Hello! Did you know they have machines to polish wine glasses? They can polish shoes too.
Also, I got retractable deer antler implants. That’s why I couldn’t talk to you on Friday. Cool right! My new retractable antler implants also act as defence mechanisms; for example, if someone is sitting on top of me strangling me the antlers can come out of any part of my body that will do the most damage to the perp. Yay!
Minor improvement: After having a chat with Dre, I will upgrade my antlers to self-cleaning because bloody antlers going back into your body are gross. (I mean, I’m cool with it but makes sense from a hygenic standpoint.)
Do you remember the time I got fake stiletto nails and took them off within a few days cause I didn’t like how it felt when I’d scratch an itch? It was the strangest sensation, but not as bad as when I was on those anti-depressants and I’d be walking but couldn’t feel my feet touch the ground. That must be what walking on clouds is like.
Today in my PMI course I learned how to create a pitch – which is a great transferable skill. I also learned about UI/UX stuff. I don’t see myself needing that.
In case you didn’t know, I also wake up to hymns playing in my head.
🎶
Then sings my soul, my Savior God to Thee
How great Thou art, how great Thou art
🎶
I was watching a movie called Pari (2018) last night, and the girl came to live with this guy after they found her chained in a hut. She was sitting on his furniture and sleeping in his bed AND cutting her toenails in his bed, and all I could think was, Why hasn’t she taken a shower and changed her clothes yet? That really bothered me.
When I watch true crime shows and see people living double, or quadruple lives, I get tense and feel so stressed – how are you comfortable with lying and cheating and robbing and murdering. And friends, family, co-workers, personal and business partners are always shocked.

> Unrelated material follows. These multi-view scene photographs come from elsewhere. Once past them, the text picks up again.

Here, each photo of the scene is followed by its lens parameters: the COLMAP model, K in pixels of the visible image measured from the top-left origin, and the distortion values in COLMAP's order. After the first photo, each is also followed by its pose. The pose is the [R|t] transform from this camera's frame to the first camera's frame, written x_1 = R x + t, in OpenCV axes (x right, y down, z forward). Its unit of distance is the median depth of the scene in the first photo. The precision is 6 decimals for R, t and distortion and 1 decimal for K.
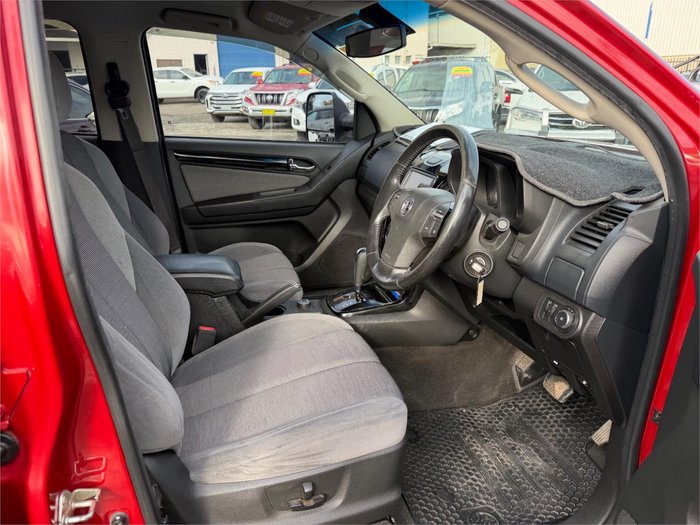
lens RADIAL K [[490.2, 0, 350.0], [0, 490.2, 262.5], [0, 0, 1]] dist [0.142164, -0.289453]
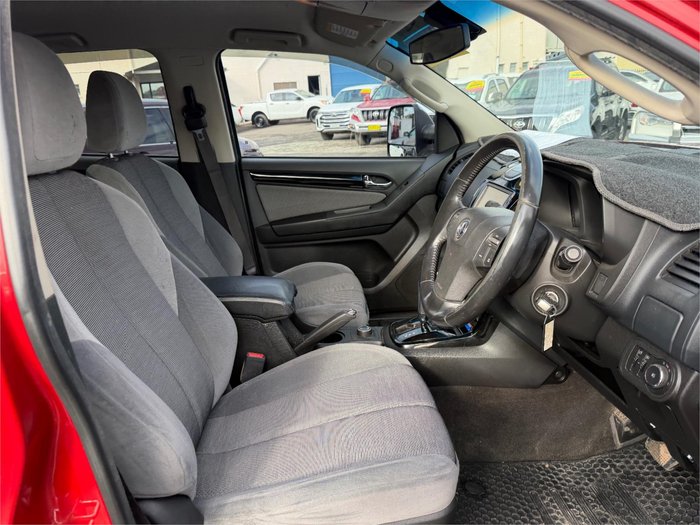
lens RADIAL K [[497.7, 0, 350.0], [0, 497.7, 262.5], [0, 0, 1]] dist [0.037312, -0.047646]
pose [[0.977328, 0.014058, -0.211262, 0.085498], [-0.020075, 0.999451, -0.026364, -0.022926], [0.210775, 0.030007, 0.977074, 0.088928]]
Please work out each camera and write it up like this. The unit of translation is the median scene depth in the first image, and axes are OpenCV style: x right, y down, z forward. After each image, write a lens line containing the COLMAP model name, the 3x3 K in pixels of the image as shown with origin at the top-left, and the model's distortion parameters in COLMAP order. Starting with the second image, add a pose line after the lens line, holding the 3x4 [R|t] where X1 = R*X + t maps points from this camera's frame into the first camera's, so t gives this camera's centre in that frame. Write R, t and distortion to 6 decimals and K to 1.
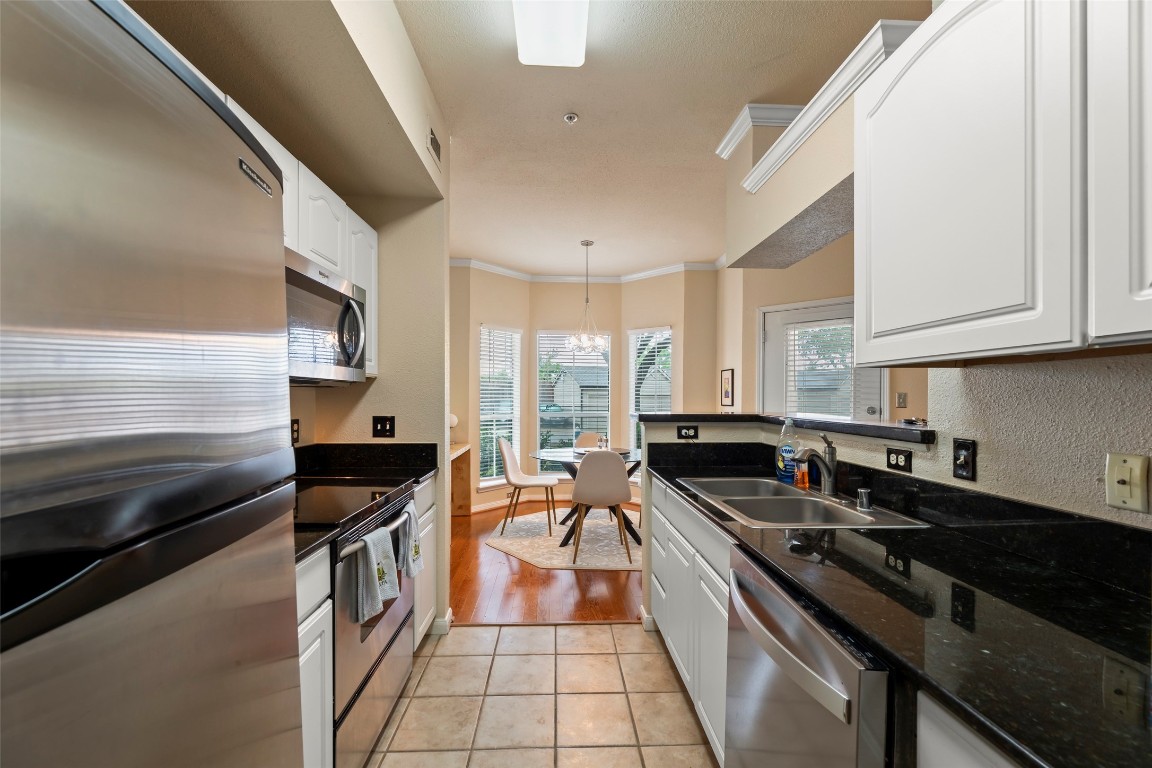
lens RADIAL K [[467.4, 0, 570.7], [0, 467.4, 388.6], [0, 0, 1]] dist [0.000709, 0.000172]
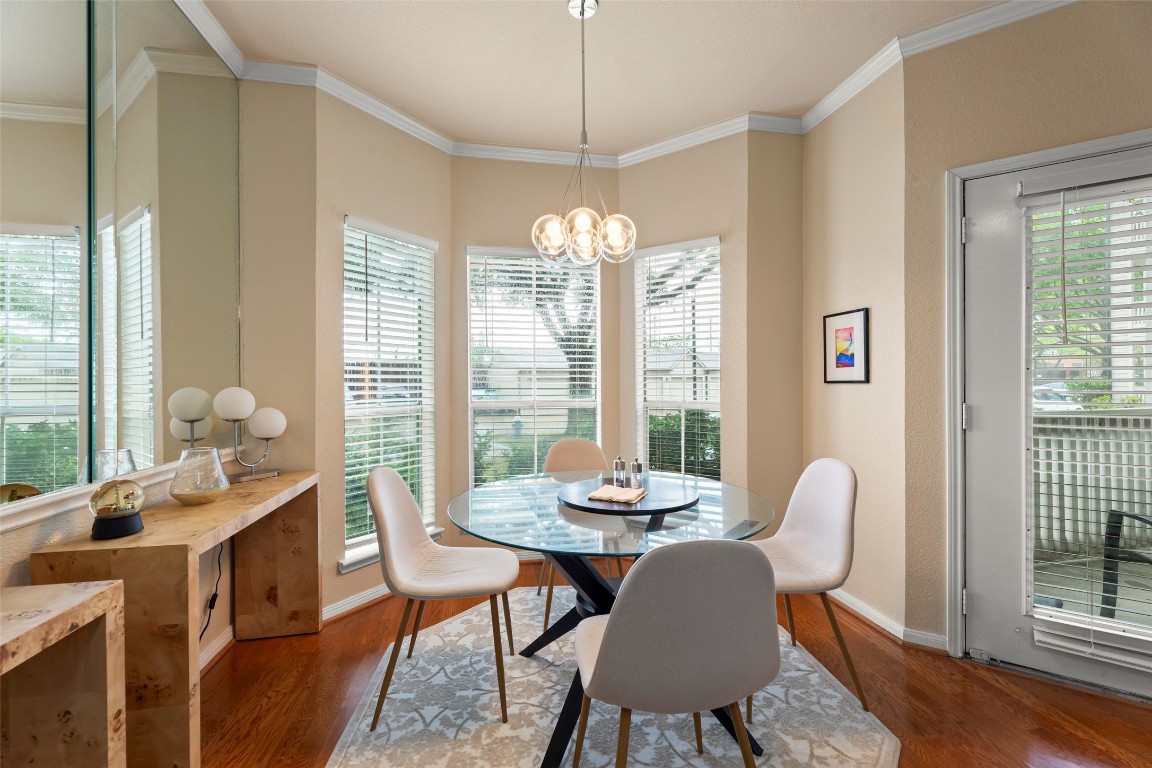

“OMG I can’t believe So And So did that. S/He was such a pillar of the community and a prominent member of our church congregation. They volunteered at soup kitchens, housed the homeless, fed strays, adopted unwanted children (only to violate them but that’s why we’re here) … blah, blah.
Can you ever really know somebody? Like really truly know them!
Do I even really know me?
Sometimes, more often than I’d like, I think about how wrong humans are. How awful we treat each other. I don’t want to be cynical or more realistic than I need to be. But I feel like I’m approaching the event horizon and it sucks. Royally!
I’m gonna become a cult leader who has all the solutions for making the world a better place. But seriously, it feels like there’s less and less good for me to focus on. Except for when I see mountains and trees and flowers and good-looking dicks. Anyway …
Speaking of good-looking dicks … Jer and Bossman are away this week – I have the office all to my sex worker self. Oh yeah!
Matt: Mom, I’m going to a party tonight with outside friends
Me: What does that mean?
Matt: I’m going with my usual friends to a non-usual friend party.
Me: Oh. Are you coming home tonight?
Matt: Yes!
Me. Don’t do anything stupid!
Matt: I won’t!
Me: And don’t let anything stupid, do you! (He looks at me puzzled, then laughs.)
Me: I mean it!
Matt: OK!
I’ve been drinking cerasee – it’s tea made from karela leaves. Also, saw Talk To Me (2023) and Last Voyage of the Demeter (2023) at a theatre in Scarborough over the weekend. BTW: I will take a break from true crime as well.
Good night Jesus. Good night Grammarly. Good night ChatGPT. Good night Moon Man who kidnapped me and wanted me to make moon pies for the rest of my life. I forgive you. Good night floor. Good night ceiling. Good night good night.